Right handed neutrinos: dark matter

See links herehere, here, here and here.  The hard fact is: massive right handed neutrinos don’t contribute much to weak interactions because of their immense mass, but do interact with gravity unlike massless left handed neutrinos.  I can’t understand why dark matter in the form of massive right handed neutrinos isn’t already considered a confirmed fact, based on experimental evidence of neutrino flavor mixing!  (See my discussion of massive right handed neutrino lifespan evidence below.)

Right handed neutrinos are implied by neutrino flavor mixing data and the see-saw mechanism for neutrino mass: left handed neutrinos are massless, right handed neutrinos are massive, so the small apparent (“observed”) masses of neutrinos are an average over time for oscillations between the briefly-existing massive right-handed neutrinos (which, due to their large mass, have a short mean-free-path before transforming back into massless left-handed neutrinos in the vacuum) and the longer-existing (massless) left handed neutrinos, which can only undergo weak interactions!

The (large) mass of right-handed neutrinos makes them couple to the gravity field, not only the weak interaction; but the lack of mass of left-handed neutrinos ensures that those merely couple to the weak force, not gravity.  This asymmetry in couplings for the two kinds of neutrinos is responsible for the small observable apparent mass of neutrinos, which is simply a time-average superposition between both of the states.  I don’t understand how anyone can accept the model for neutrino oscillation between between left and right handed states, if they don’t accept that both states have at least one interaction (i.e. Standard Model weak charge) in common, so I disagree strongly with Peter Woit’s statement that right-handed massive neutrinos don’t undergo weak (or any other S.M.) interactions:

Right-handed neutrino fields fit naturally into the SM pattern of fundamental fields, but with zero SU(3)xSU(2)xU(1) charges. That such fields have something to do with dark matter looks more promising than the SUSY or axion proposals of introducing a new and different sector of fields. – Woit

I disagree that right-handed neutrinos need to have a lack of weak charge: their short life (due to their mass) reduces the effective weak charge of right-handed neutrinos, simply because they aren’t there for long, as compared to left-handed neutrinos!  So I very much prefer Professor Matt Strassler’s far more cautiously-worded comment about right handed neutrinos:

… the dark matter particles are kind of like neutrinos — they’re fermions, like neutrinos, and they are connected to neutrinos in some way, though they aren’t as directly affected by the weak nuclear force.  [Emphasis added to key words.]

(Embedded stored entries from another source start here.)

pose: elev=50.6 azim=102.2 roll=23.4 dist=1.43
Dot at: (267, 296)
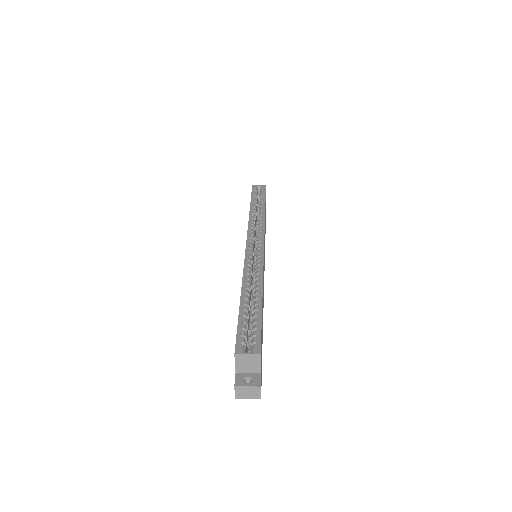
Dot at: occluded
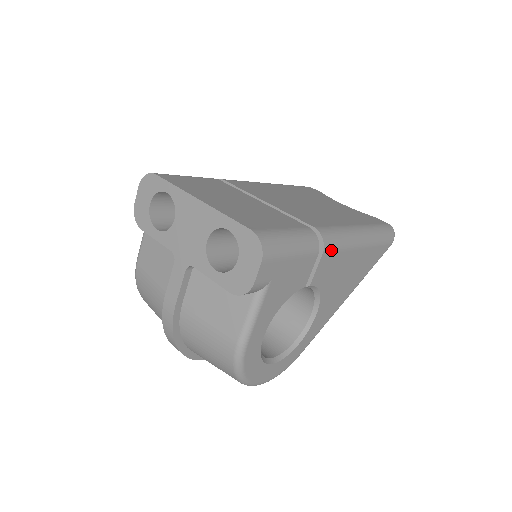
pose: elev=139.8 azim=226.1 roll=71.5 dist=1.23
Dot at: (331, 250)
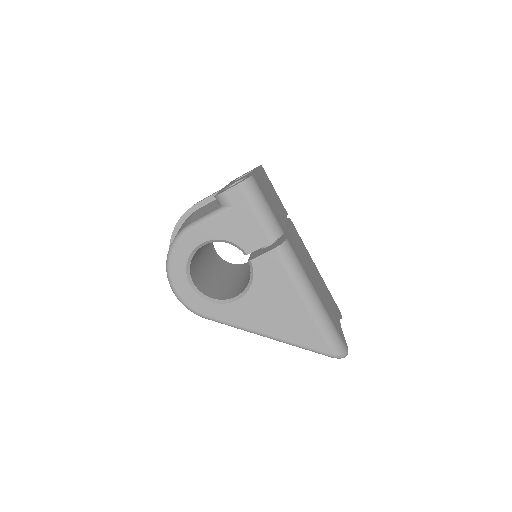
Dot at: (281, 258)
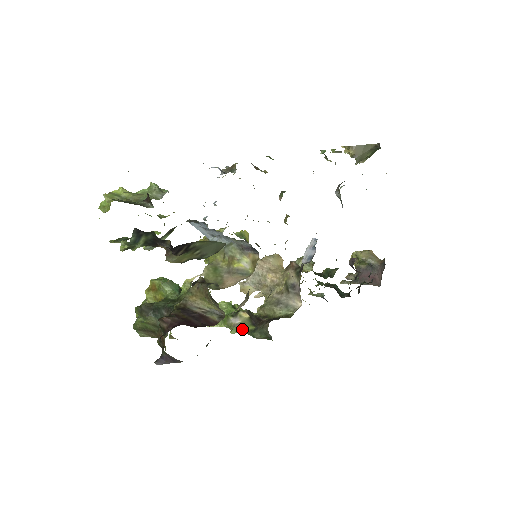
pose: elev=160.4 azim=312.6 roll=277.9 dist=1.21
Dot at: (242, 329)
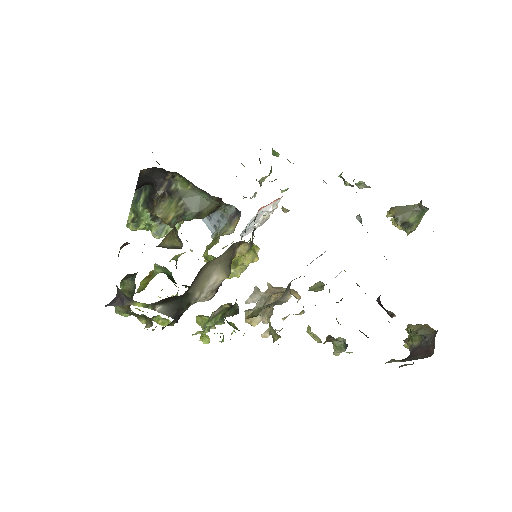
Dot at: (217, 317)
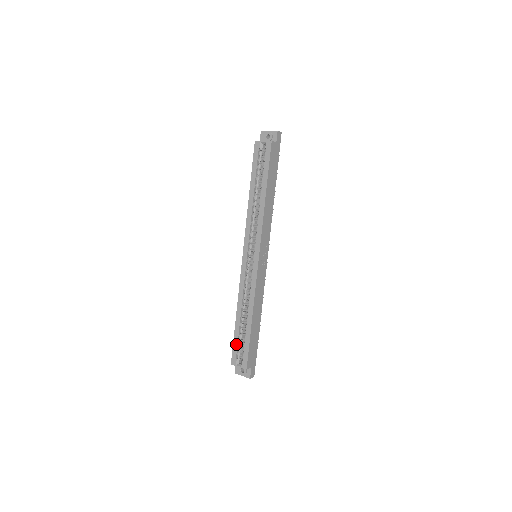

The fact that the right-handed neutrinos “aren’t as directly affected by the weak nuclear force” as left-handed neutrinos is simply down to their short-lifetime due to their immense mass.

The lifetime for spontaneously produced particles of mass in vacuum is only h-bar/(mc^2) seconds, whereas left handed neutrinos are massless and therefore have an effectively infinite lifetime, and so they remain unchanged until they undergo a weak interaction with either a flavour-changing, massive, short-lived right-handed neutrino in the vacuum, or else a Standard Model weak charge.

Since the massive Standard Model charges that form ordinary matter are long lived (not spontaneous pair-production short-life particles in the vacuum), their weak charge cross-sections are more apparent, simply because they last far than those of massive right-handed neutrinos, a simple fact that apparently appears so “facile” to some highly technical dudes, that no effect is made to grasp it at all!